Project/Area Number |
11680661
|
Research Category |
Grant-in-Aid for Scientific Research (C)
|
Allocation Type | Single-year Grants |
Section | 一般 |
Research Field |
Biophysics
|
Research Institution | The University of Tokyo |
Principal Investigator |
TOUHARA Kazushige Associate Professor Department of Integrated Bioscience, The University of Tokyo, 大学院・新領域創成科学研究科, 助教授 (00280925)
|
Project Period (FY) |
1999 – 2000
|
Project Status |
Completed (Fiscal Year 2000)
|
Budget Amount *help |
¥3,700,000 (Direct Cost: ¥3,700,000)
Fiscal Year 2000: ¥1,800,000 (Direct Cost: ¥1,800,000)

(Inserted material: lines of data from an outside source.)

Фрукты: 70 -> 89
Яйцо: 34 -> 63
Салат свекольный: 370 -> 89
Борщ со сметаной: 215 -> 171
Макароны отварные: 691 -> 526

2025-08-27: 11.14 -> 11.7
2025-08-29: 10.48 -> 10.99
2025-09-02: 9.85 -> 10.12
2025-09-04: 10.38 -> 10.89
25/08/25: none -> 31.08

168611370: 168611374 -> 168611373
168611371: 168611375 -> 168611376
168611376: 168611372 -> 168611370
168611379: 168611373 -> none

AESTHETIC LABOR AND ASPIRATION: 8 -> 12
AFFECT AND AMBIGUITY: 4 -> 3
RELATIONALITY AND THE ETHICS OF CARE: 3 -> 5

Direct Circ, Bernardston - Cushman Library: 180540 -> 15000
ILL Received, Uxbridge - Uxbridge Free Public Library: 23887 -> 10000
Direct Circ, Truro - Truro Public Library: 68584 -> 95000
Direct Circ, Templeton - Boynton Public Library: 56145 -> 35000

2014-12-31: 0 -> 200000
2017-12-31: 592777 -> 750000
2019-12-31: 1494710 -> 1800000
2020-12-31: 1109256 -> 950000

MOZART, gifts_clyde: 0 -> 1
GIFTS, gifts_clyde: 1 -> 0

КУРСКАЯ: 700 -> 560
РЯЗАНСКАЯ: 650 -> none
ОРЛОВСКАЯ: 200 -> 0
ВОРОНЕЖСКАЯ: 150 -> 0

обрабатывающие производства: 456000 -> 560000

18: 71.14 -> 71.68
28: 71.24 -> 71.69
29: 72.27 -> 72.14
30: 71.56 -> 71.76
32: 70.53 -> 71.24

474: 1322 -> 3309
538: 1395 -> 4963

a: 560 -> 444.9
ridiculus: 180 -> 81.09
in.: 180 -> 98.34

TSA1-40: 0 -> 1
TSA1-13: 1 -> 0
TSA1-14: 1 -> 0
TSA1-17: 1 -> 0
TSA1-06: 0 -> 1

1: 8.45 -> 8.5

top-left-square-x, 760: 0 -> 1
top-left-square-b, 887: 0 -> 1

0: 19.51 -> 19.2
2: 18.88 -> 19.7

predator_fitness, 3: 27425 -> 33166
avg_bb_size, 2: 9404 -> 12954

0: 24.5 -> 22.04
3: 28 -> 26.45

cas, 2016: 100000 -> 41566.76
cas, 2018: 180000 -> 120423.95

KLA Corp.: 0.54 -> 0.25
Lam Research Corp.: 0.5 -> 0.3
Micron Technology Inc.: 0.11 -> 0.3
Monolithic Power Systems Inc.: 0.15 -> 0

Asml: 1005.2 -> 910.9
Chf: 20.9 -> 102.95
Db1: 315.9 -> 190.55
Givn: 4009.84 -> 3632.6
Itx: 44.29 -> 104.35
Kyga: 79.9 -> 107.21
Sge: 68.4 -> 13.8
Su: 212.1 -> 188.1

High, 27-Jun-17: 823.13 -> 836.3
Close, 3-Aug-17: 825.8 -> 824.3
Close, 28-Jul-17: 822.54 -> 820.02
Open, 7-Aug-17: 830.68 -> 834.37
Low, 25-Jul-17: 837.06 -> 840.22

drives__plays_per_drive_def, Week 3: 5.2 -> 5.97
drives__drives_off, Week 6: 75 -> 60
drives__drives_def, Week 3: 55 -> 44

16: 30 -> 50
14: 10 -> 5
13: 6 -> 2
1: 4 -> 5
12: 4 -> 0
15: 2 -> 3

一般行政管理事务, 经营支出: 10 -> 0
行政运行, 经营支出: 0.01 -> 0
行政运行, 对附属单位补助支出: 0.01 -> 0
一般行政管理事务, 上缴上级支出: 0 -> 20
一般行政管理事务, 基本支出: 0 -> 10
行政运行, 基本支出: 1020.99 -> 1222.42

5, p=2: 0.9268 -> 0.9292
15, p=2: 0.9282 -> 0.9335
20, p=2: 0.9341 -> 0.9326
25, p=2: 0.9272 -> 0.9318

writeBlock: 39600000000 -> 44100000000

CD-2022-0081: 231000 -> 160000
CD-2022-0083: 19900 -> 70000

Fiscal Year 1999: ¥1,900,000 (Direct Cost: ¥1,900,000)
|
Keywords | odorant / receptor / olfactory / 可視化 |
Research Abstract |
The vertebrate olfactory system discriminates a wide variety of odorants by relaying coded information from olfactory sensory neurons in the olfactory epithelium to olfactory cortical areas of the brain. Recent studies have shown that the first step in odor discrimination is mediated by approximately one thousand distinct olfactory receptors, which comprise the largest family of G protein-coupled receptors. In the present study, we used Ca^<2+> imaging techniques to functionally clone and reconstitute structurally-related mouse olfactory receptors that bind overlapping sets of odorants with distinct affinities and specificities. Our results provide direct evidence for the existence of a receptor code in which the identities of different odorants are specified by distinct combinations of odorant receptors that possess unique molecular receptive ranges. We further demonstrate that the receptor code for an odorant changes with odorant concentration. Finally, we show that odorant receptors in HEK293T cells couple to stimulatory G proteins such as Gαolf, resulting in odorant-dependent increases in cAMP.Odor discrimination is thus determined by differences in the receptive ranges of the odorant receptors that together encode specific odorant molecules.